OBJETIVO A — Indica si cada afirmación concuerda con la selección de abajo: (i) la alfabetización tradicional no basta en una sociedad intensiva en información; (ii) el recurso escaso en la sociedad del conocimiento es la información; (iii) los sistemas educativos se centran hoy en transmitir un currículum planificado de antemano. Responde sí o no y cita literalmente las palabras de la selección que lo deciden.

SELECCIÓN —
Un nuevo tipo de alfabetización

En la sociedad del conocimiento, el concepto alfabetización adoptará un nuevo significado. Y es que en una sociedad intensiva en información, en la que el ciudadano interactúa con personas y máquinas en un constante intercambio de datos e información, la alfabetización tradicional, las habilidades de lectoescritura que constituyen la base de los sistemas educativos primarios, no es suficiente. A estas habilidades hay que añadir nuevas habilidades informacionales, como la consistente en saber navegar por fuentes "infinitas" de información, saber utilizar los sistemas de información, saber discriminar la calidad de la fuente, saber determinar la fiabilidad de la fuente, saber dominar la sobrecarga informacional (o "infoxicación"), saber aplicar la información a problemas reales, saber comunicar la información encontrada a otros, y, más que otras cosas, saber utilizar el tiempo, el verdadero recurso escaso en la sociedad del conocimiento, para aprender constantemente. Todo ello conlleva importantes retos para los sistemas educativos, hoy centrados significativamente en la transmisión (o transferencia, en la terminología utilizada anteriormente) de un currículum previamente planificado.

DATOS DE LA TAREA —
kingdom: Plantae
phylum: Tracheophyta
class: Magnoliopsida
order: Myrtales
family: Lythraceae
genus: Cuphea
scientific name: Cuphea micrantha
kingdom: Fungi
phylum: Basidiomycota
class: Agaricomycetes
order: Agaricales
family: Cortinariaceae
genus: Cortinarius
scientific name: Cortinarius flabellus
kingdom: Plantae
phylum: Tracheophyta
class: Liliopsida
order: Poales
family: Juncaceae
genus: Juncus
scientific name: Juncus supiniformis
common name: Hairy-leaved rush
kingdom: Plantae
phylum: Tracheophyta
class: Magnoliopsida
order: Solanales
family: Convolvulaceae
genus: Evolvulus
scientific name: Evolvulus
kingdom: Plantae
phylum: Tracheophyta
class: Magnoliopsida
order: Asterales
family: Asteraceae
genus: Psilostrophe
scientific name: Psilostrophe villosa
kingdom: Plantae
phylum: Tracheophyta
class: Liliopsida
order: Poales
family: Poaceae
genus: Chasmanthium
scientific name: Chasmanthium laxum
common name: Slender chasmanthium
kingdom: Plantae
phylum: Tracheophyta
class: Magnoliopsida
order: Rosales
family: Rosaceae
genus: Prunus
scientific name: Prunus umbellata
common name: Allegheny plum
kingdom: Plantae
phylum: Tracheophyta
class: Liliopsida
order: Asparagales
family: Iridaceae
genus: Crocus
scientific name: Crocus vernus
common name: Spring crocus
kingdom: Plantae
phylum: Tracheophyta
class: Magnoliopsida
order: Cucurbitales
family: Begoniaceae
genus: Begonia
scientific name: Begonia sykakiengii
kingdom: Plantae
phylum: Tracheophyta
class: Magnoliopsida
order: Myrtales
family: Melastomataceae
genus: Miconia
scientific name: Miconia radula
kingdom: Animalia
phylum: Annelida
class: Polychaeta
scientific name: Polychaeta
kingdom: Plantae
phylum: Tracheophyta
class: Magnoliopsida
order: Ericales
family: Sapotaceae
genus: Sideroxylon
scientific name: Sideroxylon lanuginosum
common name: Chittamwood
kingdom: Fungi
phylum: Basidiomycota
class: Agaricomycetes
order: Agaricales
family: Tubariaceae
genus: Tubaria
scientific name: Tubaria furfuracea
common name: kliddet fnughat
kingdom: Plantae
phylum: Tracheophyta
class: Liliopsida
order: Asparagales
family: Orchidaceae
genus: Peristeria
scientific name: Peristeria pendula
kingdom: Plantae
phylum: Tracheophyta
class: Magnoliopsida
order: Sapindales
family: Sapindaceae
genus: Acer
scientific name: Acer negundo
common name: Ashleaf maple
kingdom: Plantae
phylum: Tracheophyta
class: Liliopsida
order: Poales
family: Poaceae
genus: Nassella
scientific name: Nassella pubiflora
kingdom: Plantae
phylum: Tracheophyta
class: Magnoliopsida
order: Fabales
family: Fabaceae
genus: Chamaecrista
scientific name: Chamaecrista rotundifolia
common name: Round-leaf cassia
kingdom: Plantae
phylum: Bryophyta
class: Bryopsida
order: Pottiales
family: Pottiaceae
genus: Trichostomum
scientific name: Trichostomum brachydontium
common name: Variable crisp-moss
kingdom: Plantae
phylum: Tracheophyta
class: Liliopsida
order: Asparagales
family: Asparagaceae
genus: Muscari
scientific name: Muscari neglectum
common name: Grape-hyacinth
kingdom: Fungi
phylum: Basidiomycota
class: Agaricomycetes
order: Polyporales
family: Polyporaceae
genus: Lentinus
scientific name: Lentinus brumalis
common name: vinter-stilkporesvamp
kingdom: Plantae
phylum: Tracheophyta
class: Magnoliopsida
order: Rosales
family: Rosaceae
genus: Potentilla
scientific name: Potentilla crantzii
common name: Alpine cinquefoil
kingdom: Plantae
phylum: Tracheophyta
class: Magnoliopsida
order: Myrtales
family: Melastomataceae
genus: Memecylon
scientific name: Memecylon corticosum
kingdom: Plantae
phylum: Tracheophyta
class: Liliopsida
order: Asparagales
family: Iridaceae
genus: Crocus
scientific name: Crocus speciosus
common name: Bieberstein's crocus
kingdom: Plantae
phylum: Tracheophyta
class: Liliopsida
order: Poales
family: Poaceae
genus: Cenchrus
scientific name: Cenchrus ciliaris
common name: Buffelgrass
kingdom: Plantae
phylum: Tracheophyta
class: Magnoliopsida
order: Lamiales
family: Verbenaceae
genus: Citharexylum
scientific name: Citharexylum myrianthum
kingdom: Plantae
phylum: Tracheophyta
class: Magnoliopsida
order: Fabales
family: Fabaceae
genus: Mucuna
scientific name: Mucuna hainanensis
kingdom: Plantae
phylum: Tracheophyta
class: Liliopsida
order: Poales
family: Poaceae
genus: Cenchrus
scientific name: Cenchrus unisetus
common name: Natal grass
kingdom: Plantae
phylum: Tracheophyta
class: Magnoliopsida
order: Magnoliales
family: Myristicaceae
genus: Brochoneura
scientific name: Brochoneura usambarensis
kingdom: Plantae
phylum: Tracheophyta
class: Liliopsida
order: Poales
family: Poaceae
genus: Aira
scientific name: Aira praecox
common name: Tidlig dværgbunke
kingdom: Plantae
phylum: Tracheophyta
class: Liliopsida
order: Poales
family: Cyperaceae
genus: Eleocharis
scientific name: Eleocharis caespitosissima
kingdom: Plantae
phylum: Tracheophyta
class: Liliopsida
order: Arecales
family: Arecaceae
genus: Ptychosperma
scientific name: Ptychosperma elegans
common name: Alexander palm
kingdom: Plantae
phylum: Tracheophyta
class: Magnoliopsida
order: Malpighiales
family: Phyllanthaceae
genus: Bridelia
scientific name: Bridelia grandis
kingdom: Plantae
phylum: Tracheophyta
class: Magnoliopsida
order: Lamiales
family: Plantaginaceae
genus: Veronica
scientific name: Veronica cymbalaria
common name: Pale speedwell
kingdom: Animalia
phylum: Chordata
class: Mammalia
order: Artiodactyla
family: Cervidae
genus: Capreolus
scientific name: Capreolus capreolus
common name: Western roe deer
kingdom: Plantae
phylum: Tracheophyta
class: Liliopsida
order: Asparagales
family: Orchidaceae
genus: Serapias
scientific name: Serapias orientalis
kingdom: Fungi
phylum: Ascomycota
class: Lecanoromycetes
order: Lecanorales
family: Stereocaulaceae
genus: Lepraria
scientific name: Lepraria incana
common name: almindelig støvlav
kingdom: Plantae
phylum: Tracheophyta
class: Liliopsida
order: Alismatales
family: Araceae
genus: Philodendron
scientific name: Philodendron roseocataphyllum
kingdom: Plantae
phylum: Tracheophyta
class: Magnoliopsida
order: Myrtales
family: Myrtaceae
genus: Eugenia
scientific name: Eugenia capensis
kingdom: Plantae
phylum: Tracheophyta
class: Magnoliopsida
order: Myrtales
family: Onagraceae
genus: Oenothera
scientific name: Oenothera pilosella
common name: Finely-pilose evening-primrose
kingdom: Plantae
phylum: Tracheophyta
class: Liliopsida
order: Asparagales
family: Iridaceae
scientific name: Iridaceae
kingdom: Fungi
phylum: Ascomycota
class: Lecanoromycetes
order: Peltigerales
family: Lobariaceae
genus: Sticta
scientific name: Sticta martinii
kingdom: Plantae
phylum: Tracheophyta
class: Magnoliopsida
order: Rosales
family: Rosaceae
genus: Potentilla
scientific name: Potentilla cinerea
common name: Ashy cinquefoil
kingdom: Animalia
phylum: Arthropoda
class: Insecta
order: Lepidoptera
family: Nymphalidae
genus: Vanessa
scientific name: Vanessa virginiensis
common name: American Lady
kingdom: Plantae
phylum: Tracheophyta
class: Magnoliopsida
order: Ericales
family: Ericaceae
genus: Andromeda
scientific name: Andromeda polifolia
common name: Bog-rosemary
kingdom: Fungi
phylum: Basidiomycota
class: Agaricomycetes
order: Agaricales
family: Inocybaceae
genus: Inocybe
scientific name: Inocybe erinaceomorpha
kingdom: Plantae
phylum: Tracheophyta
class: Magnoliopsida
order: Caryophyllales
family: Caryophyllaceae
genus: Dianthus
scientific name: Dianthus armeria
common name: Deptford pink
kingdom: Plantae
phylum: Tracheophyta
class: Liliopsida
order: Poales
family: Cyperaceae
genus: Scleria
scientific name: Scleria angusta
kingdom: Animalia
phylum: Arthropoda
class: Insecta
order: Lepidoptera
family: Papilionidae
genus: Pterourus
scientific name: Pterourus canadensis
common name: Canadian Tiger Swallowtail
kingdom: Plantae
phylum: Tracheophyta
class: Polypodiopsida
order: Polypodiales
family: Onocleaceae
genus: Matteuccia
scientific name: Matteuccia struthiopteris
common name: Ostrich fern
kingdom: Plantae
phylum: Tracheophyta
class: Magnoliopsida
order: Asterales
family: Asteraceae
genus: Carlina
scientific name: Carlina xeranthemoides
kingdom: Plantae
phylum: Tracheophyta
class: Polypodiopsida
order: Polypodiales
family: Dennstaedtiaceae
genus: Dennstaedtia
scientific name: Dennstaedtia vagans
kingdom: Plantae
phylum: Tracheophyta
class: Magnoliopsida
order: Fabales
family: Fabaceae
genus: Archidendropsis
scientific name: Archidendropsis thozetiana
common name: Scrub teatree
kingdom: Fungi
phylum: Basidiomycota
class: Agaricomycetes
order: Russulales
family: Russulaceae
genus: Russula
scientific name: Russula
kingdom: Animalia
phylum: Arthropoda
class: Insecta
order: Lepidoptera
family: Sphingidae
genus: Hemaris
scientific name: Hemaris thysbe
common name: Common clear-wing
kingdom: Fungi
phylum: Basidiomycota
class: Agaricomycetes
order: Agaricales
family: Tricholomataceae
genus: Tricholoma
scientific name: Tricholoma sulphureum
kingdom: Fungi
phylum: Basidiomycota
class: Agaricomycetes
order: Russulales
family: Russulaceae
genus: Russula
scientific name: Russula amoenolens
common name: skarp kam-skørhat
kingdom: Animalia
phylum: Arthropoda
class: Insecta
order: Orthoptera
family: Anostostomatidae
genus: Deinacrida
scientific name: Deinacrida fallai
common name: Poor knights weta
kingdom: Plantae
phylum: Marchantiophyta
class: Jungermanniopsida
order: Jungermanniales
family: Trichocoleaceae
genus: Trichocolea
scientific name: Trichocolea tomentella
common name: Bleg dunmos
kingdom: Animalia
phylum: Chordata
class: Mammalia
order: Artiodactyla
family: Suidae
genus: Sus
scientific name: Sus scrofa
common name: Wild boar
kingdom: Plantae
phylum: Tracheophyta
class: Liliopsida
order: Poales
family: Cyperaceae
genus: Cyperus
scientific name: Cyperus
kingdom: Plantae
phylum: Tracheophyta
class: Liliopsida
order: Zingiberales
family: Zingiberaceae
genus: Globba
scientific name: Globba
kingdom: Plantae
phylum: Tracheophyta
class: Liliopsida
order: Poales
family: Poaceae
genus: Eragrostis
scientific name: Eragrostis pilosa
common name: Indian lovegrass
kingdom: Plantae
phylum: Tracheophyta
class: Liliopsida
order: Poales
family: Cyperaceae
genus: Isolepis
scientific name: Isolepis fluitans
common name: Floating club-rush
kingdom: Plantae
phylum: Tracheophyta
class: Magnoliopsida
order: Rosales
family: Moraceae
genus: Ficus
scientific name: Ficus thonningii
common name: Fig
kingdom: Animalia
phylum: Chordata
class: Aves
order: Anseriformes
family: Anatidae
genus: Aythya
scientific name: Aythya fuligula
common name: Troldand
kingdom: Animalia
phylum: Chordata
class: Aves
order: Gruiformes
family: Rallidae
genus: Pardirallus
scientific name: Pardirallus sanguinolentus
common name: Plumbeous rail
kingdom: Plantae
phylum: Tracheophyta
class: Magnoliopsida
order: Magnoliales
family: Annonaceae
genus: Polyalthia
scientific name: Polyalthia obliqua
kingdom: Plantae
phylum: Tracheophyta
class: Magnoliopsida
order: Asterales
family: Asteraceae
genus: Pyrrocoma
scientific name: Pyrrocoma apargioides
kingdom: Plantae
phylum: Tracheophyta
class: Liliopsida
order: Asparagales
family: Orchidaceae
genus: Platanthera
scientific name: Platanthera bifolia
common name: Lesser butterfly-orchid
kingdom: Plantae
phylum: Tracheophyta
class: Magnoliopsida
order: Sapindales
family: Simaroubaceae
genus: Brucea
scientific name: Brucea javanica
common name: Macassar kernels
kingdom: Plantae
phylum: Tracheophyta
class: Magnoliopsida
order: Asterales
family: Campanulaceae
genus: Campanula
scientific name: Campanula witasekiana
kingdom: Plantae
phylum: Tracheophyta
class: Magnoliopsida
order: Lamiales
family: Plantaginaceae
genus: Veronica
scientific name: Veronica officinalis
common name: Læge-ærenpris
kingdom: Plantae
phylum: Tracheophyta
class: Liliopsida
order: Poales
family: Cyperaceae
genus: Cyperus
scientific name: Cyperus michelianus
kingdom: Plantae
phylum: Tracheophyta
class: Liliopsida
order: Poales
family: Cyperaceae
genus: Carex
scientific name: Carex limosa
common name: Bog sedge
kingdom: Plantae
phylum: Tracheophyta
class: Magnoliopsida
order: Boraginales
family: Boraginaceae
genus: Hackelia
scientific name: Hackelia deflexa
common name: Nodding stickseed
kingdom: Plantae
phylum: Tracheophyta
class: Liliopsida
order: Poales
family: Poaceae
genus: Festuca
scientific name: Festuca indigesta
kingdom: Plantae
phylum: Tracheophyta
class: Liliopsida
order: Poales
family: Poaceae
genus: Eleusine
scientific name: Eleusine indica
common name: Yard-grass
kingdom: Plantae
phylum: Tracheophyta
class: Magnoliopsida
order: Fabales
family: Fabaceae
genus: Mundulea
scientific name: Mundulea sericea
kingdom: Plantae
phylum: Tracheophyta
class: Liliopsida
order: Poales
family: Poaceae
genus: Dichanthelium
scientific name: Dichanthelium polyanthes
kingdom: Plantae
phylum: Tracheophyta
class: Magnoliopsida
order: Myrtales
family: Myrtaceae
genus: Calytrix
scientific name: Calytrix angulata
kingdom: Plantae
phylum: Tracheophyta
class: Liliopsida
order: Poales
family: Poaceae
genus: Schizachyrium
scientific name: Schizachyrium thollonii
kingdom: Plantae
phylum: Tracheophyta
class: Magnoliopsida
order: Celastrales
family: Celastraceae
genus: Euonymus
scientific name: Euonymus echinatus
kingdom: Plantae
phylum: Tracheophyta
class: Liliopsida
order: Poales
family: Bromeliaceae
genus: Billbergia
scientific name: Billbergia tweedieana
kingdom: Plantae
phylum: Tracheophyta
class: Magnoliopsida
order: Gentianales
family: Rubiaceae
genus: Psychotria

OBJETIVO B — Cuenta las líneas de las entradas de arriba que contienen la palabra "Cenchrus". Escribe solo el número.

RESULTADO DEL EJERCICIO A —
(i) Sí: "la alfabetización tradicional, las habilidades de lectoescritura que constituyen la base de los sistemas educativos primarios, no es suficiente".
(ii) No: "saber utilizar el tiempo, el verdadero recurso escaso en la sociedad del conocimiento".
(iii) Sí: "hoy centrados significativamente en la transmisión (o transferencia, en la terminología utilizada anteriormente) de un currículum previamente planificado".

RESULTADO DEL EJERCICIO B — 4